Segment Start: Source data
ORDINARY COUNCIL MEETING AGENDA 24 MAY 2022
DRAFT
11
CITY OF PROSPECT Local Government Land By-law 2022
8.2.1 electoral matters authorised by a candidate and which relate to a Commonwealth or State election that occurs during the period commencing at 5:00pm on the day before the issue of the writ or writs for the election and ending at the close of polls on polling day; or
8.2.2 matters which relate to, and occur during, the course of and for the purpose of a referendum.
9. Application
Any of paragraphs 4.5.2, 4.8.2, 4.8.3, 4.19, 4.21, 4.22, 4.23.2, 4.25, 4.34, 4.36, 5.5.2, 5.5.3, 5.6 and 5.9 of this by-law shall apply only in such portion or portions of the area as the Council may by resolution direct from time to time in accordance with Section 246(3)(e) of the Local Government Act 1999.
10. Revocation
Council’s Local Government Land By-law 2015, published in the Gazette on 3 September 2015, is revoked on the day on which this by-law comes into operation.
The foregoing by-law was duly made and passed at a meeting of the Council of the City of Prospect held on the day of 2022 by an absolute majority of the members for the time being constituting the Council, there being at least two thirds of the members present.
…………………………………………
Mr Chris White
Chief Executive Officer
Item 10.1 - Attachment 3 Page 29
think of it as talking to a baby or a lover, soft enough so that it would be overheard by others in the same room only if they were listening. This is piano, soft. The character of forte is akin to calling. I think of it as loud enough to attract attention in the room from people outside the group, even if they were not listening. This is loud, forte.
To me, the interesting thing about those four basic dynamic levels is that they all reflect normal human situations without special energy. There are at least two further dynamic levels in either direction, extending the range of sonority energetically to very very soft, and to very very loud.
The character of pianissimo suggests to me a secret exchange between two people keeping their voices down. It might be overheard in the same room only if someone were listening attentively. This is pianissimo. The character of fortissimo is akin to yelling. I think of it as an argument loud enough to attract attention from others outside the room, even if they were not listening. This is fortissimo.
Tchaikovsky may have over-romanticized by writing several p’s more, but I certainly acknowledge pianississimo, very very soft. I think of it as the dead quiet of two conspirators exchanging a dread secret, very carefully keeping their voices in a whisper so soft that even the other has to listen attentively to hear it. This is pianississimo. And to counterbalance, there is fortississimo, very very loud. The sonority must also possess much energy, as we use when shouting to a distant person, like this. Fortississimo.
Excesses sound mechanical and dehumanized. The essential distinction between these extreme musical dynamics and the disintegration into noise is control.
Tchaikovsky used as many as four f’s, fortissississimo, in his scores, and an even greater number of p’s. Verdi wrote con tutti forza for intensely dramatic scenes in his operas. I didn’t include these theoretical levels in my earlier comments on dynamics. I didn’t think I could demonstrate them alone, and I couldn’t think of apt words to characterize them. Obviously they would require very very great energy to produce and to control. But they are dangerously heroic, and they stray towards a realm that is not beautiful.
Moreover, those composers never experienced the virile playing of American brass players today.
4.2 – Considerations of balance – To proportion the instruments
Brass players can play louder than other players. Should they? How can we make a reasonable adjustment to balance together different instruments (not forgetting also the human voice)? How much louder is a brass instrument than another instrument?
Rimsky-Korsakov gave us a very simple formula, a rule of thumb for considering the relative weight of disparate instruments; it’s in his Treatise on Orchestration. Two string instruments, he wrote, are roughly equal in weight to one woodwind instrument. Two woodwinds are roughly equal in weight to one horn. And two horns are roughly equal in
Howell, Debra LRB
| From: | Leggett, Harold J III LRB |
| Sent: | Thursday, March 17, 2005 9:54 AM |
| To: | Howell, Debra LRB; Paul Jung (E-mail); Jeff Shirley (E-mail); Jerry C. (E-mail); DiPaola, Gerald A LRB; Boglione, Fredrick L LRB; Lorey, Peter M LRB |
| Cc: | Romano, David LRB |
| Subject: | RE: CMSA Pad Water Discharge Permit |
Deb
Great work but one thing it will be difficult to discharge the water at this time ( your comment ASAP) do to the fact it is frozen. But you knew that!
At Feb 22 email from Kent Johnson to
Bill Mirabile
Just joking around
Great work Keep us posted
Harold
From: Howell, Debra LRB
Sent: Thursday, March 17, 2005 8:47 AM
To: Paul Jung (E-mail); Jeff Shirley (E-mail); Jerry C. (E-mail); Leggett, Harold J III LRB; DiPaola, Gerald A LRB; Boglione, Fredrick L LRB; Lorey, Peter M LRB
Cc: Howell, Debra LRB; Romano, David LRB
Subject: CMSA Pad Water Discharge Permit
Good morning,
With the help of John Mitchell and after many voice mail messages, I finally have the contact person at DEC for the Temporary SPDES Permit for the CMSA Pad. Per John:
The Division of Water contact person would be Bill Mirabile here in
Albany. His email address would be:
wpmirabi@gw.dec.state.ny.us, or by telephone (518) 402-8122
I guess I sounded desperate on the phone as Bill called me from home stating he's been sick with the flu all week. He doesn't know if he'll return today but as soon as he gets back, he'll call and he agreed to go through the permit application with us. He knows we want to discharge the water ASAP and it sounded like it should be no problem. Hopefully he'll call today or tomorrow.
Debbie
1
Segment End: Source data
## Exercise brief
Please show each line in the records above that contains "players".

## Solution for this problem
Moreover, those composers never experienced the virile playing of American brass players today.
Brass players can play louder than other players. Should they? How can we make a reasonable adjustment to balance together different instruments (not forgetting also the human voice)? How much louder is a brass instrument than another instrument?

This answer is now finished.